Demokratischer Wirbelsturm

NEW YORK – Nichts konzentriert den Geist so sehr wie eine große Krise. Wie Millionen anderer Menschen in New York City hörte ich Hurrikan Sandy an meinen Fenstern rütteln und gegen meine Türen schlagen. Ich hatte mehr Glück als viele andere. Er tat nicht viel mehr als das.

Seit vielen Jahren warnen uns Experten nun schon, dass Stürme dieser Stärke die antiquierte städtische Infrastruktur der Stadt überwältigen würde. Salzwasser floss ungehindert in offene U-Bahn-Schächte. Schäden an der Stromversorgung hüllten ein Drittel von Manhattan in die Dunkelheit vormoderner Epochen. Und das war nur New York. In Teilen von New Jersey versinken viele Menschen, die Glück genug gehabt haben, ihr Haus zu behalten, in einem Abwassermeer, dessen Wellen an ihren Häusern lecken.

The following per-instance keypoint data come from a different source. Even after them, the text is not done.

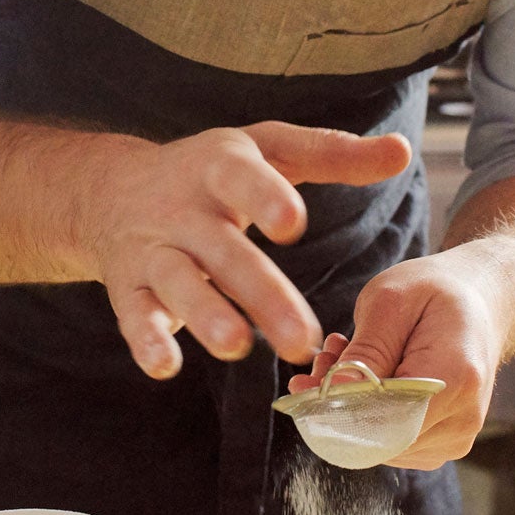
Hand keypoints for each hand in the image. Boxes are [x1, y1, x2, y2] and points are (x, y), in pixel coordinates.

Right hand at [82, 122, 410, 380]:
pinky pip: (134, 316)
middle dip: (259, 292)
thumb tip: (402, 152)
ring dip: (204, 315)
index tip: (292, 225)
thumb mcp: (267, 148)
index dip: (264, 199)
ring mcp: (154, 250)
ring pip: (178, 284)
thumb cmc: (210, 171)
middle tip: (301, 339)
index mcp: (220, 167)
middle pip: (222, 250)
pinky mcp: (128, 288)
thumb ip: (333, 153)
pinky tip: (165, 366)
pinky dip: (146, 341)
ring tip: (237, 347)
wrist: (112, 190)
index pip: (241, 179)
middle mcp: (184, 209)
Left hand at [287, 252, 504, 468]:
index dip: (338, 409)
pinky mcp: (442, 444)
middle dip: (338, 404)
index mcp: (455, 379)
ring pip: (380, 445)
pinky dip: (368, 414)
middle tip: (322, 359)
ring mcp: (455, 438)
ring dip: (350, 408)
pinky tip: (364, 378)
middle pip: (380, 437)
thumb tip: (334, 394)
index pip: (385, 421)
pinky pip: (392, 443)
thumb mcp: (391, 301)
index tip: (308, 380)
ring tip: (343, 358)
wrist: (481, 302)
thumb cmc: (435, 293)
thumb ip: (366, 351)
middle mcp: (462, 419)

Niemand kann mit Gewissheit sagen, ob dieser Sturm durch die Erderwärmung verursacht wurde, aber fast alle Experten sind sich einig, dass die Folgen der Eisschmelze und das Ansteigen der Meeresspiegel zukünftige Stürme verschlimmern werden. Und trotzdem hielt es keiner der beiden Präsidentschaftskandidaten es für nötig, die potenziell katastrophalen Auswirkungen des Klimawandels auch nur zu erwähnen.

In diesem Sinn verhielt es sich mit Hurrikan Sandy wie mit der Waffengewalt. Während des gesamten Wahlkampfes – und trotz mehrerer Amokläufe mit umfassender Berichterstattung – wollten weder Präsident Barack Obama noch sein Herausforderer Mitt Romney das Problem der Waffengesetze in vielen Staaten diskutieren, die es fast jedem einfach machen, tödliche Waffen zu tragen und wild um sich zu schießen.